Вопрос о зарождении моды как специфического социокультурного феномена не утрачивает своей актуальности. Более того, в настоящее время историки моды возвращаются к пересмотру устоявшихся позиций. Так, искусствовед, профессор лондонского колледжа моды Элизабет Уилсон в своей работе «Облаченные в мечты. Мода и современность» отметила, что общепринятая точка зрения о возникновении моды в границах индустриального общества сегодня устарела [14, c. 30]. Данное мнение разделяют и другие исследователи, в первую очередь историки костюма, профессионалы модной индустрии, практики моды. Их основополагающая установка такова: «История моды практически так же стара, как и история костюма», а расплывчатое, эфемерное высказывание «таинственный язык моды» [7, c. 24] в данном случае обретает свои четкие границы в выражении «живой язык одежды» [6, c. 12].
Однако с точки зрения теории культуры, представляется необходимым обратиться не к отдельным ярким примерам, которые можно трактовать различным образом, в том числе как доказательства наличия моды как устойчивой тенденции, а к типологическим признакам культуры в целом того или иного периода развития. Именно они и помогут определить границы возможного функционирования феномена моды. В связи с этим проанализируем процесс функционирования одежды в границах традиционной культуры. Конечно, одежда, как и все феномены средневековой традиционной культуры, хоть и весьма медленно, но видоизменялась, определяя идентичность ее владельца и его принадлежность к определенной социальной группе, семейное положение, профессиональный статус. Однако в целом главной установкой этого типа общества была установка на воспроизводство образцов деятельности, уже апробированных опытом и бывших в практике.
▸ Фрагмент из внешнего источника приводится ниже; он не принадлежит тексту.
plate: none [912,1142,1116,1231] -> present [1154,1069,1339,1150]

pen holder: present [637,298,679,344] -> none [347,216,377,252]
Традиционная культура объединяла всех членов коллектива общими ценностями, механизмами жизнедеятельности, социальными связями, выступала как регулятор основных аспектов жизнедеятельности, формировала уклад жизни всех членов общины и специфику их взаимодействий; диктовала правила поведения внутри группы и за ее пределами, определяла формы и виды хозяйственной деятельности, обычаи, обряды, тип семейных отношений, создавая правила воспитания детей, устройство жилища, вырабатывая и закрепляя особенности пищевого поведения, язык, систему знаний и представлений, фольклор как знаково-символическое выражение традиции и многое другое [5, c. 58–66]. Естественно, что этим законам традиционности подчинялась и одежда, которая определялась принадлежностью к сословию и была обусловлена как статусом, так и основным типом деятельности его представителей. Соответствие определенному облику позволяло маркировать каждого представителя этого общества — феодала-рыцаря [9], представителя церковного братства или крестьянина.